===== READING PASSAGE =====
Sometimes human beings confuse me.
Okay, I will amend that. Not all humans confuse me–just most of them.
And it isn’t sometimes–it’s most of the time.
So, let’s just start this over, shall we?
Most of the time, I find the behavior of most human beings to be quite confusing.
Take the case of the cupcake.
Cupcakes have become suddenly trendy, (okay, in truth, this trend is not that new–it has been going on for a couple of years now, but I have resisted talking about it thus far, so let’s call it sudden) trendy to the point that there exists an entire blog written about nothing but cupcakes. Actually, the truth is, there was one blog written about cupcakes, but now there are lots of them. Everywhere you look someone somewhere is baking, eating, talking about, writing about and obsessing over cupcakes. There are highly successful bakeshops dedicated completely to the cupcake in major metropolitan areas
across the country.
=====
* CHALLENGE A
Count the lines in the entries below that contain the string "visualSharp", and give only the number.
===== SUPPLIED RECORDS =====
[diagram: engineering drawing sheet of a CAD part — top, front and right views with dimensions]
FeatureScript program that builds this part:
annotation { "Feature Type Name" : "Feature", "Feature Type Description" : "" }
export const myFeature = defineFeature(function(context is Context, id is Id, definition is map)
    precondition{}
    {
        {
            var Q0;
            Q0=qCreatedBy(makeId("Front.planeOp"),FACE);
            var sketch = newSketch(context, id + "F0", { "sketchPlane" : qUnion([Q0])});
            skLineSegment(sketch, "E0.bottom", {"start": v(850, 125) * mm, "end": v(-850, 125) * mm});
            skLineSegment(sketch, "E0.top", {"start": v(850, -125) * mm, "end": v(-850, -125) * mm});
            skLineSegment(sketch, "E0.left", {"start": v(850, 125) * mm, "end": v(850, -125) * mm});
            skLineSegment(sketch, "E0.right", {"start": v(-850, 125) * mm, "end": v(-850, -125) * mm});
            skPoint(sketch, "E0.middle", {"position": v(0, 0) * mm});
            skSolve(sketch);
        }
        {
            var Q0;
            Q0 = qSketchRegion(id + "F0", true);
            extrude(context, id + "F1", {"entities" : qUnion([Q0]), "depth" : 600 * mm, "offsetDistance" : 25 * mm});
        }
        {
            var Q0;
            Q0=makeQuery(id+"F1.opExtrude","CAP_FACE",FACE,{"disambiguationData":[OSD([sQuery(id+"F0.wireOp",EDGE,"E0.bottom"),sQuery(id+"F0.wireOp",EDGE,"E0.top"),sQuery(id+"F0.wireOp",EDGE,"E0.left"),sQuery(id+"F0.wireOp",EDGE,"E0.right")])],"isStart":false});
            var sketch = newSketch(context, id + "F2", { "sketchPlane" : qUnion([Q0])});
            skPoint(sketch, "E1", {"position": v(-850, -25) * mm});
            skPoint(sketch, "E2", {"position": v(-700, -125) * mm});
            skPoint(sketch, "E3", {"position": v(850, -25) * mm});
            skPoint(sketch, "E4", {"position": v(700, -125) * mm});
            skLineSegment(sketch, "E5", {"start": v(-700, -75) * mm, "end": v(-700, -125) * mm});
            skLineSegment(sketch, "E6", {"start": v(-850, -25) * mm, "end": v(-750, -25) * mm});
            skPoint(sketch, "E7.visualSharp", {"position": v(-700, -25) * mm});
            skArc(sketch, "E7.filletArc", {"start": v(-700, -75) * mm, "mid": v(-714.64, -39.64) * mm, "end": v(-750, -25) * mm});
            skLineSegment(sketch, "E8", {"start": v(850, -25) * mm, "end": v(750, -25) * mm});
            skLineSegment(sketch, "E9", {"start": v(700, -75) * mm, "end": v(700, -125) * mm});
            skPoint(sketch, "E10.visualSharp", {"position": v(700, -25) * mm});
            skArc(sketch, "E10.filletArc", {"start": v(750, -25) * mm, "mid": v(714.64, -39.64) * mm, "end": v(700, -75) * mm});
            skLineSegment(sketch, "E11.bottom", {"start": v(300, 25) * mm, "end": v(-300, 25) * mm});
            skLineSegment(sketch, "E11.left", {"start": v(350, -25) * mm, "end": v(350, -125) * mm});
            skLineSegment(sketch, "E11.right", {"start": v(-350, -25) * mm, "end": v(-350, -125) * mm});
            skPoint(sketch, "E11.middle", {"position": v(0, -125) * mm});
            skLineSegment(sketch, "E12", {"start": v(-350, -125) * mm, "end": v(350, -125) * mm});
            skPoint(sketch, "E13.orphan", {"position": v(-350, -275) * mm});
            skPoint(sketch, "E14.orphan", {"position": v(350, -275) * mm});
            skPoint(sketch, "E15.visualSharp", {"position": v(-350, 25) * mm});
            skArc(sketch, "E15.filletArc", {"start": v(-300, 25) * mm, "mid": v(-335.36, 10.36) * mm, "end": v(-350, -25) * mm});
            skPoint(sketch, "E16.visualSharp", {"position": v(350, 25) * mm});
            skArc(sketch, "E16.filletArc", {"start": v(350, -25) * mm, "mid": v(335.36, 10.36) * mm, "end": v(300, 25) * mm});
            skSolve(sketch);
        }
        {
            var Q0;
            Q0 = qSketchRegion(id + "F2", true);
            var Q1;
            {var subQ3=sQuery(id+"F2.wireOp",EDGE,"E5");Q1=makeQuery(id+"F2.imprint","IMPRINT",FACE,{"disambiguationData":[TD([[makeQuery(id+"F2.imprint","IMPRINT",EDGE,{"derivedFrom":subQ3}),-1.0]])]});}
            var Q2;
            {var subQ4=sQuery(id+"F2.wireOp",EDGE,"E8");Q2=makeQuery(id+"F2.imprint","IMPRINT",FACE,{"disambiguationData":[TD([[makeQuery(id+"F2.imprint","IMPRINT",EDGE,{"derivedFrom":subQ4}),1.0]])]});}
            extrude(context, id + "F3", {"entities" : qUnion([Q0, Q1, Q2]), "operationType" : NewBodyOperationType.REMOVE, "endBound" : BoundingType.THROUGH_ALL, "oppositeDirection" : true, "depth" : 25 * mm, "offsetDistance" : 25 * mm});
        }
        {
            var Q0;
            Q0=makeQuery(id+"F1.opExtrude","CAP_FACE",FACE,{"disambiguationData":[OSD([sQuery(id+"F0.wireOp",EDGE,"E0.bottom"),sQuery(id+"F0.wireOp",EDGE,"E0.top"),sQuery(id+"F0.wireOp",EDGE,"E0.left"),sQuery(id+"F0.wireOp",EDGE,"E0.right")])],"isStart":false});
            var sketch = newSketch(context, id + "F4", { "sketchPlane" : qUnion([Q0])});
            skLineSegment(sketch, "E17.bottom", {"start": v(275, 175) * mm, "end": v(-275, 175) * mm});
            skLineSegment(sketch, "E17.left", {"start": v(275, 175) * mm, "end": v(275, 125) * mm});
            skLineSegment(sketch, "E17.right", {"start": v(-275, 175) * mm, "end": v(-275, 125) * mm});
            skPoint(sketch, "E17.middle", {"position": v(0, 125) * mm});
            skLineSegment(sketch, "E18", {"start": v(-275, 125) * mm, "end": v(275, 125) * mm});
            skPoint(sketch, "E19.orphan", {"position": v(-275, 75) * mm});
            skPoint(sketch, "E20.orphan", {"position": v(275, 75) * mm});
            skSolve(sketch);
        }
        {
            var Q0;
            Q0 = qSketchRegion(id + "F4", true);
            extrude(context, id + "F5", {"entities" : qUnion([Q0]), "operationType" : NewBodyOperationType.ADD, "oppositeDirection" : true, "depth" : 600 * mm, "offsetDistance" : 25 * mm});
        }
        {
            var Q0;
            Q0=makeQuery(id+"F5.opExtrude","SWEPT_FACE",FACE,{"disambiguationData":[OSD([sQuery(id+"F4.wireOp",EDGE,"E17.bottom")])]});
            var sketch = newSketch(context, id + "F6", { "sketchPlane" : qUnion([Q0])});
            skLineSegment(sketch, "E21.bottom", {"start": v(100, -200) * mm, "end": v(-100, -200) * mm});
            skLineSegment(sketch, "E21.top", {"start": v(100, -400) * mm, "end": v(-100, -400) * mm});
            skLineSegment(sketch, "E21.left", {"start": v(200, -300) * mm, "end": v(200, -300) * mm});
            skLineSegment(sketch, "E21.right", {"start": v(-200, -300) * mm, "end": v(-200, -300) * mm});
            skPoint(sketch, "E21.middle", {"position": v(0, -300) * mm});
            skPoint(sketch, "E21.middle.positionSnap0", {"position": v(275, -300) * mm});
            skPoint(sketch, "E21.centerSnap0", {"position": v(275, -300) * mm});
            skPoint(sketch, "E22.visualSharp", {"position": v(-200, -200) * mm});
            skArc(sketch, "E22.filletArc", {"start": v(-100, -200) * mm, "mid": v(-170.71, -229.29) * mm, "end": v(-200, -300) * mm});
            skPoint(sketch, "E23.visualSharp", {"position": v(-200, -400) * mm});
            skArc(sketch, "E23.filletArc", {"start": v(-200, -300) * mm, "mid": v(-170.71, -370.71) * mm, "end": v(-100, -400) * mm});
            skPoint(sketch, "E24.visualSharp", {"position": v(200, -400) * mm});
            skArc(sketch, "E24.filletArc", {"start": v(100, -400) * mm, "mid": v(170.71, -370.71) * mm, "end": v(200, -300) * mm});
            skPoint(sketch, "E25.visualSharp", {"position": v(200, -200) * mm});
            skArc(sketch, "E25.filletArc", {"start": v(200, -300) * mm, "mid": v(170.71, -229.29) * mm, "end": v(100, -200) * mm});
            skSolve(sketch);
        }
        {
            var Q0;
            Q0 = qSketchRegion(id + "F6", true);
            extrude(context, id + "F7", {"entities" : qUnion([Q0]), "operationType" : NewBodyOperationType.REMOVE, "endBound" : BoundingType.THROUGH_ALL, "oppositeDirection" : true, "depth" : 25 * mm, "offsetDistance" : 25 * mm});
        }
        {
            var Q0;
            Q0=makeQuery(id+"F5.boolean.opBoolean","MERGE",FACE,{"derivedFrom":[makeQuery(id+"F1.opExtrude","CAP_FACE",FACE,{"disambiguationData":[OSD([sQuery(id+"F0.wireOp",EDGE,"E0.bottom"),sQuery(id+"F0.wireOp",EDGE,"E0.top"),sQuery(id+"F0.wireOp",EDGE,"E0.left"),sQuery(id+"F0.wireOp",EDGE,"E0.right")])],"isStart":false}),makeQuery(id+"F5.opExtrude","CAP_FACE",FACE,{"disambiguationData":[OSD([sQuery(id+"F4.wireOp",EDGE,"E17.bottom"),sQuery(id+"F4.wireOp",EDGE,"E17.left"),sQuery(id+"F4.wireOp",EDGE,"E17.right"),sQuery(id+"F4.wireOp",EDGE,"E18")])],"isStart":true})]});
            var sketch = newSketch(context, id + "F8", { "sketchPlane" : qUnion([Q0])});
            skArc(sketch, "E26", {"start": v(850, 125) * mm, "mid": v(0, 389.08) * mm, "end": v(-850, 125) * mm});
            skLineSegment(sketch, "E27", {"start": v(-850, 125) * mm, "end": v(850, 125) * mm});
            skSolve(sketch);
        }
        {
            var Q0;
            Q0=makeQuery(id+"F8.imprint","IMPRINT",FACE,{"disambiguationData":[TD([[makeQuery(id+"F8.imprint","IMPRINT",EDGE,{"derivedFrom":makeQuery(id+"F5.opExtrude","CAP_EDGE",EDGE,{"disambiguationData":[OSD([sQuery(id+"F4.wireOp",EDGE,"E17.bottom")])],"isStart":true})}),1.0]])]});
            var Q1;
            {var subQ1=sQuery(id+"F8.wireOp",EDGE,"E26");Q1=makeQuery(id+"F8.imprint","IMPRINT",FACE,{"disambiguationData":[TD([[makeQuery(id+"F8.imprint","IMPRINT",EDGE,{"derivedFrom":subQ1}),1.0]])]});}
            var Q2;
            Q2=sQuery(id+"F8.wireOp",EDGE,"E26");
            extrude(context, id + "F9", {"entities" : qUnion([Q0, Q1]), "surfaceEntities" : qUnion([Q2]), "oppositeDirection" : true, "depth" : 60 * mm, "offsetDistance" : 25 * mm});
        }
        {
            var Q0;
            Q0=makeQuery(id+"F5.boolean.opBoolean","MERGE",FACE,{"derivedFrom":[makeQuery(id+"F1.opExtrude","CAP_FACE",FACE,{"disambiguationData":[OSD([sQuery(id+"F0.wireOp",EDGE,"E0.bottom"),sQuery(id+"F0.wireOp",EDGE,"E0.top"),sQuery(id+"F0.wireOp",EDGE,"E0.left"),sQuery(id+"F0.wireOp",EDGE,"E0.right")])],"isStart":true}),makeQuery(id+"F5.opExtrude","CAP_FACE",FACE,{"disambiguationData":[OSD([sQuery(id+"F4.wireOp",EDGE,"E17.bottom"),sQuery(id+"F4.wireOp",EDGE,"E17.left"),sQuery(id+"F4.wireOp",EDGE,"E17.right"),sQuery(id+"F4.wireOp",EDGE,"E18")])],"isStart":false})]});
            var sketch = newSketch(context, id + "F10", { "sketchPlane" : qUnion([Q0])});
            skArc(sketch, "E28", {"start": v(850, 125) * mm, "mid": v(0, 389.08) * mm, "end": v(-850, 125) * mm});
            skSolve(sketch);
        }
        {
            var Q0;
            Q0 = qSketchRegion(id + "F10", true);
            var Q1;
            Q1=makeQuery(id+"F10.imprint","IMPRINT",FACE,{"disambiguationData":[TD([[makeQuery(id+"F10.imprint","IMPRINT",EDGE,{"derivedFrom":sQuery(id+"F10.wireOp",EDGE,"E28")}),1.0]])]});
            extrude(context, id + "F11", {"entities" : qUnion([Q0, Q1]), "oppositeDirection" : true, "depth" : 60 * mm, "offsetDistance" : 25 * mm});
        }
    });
=====
* CHALLENGE B
Proceed with the cupcake piece, picking up after its final sentence.

* FINAL ANSWER A
8

* FINAL ANSWER B
You can even order cupcakes online to be shipped to you, you know, just in case you don’t live near one of those cupcake bakeries. (And the bakeries near you don’t make good cupcakes, and you are either too lazy or too baking-challenged to make your own.)
I don’t know why, but there you have it. Cupcakes are the “It” dessert of the twenty-first century.
They are a cultural phenomenon.
But I haven’t written about this trend, which has been going strong for about two years now, because, well, I just don’t get it. And I didn’t really want to be the curmudgeonly one to pop a pin in the balloon and take all the fun away.
I mean, I’m far from a cupcake hater–so before people get all het up over this little essay, let it be known now and henceforth that while I don’t see what it is about cupcakes that could possibly cause all of this cultural phenomenon stuff, I am not anti-cupcake. I just don’t bloody well get it.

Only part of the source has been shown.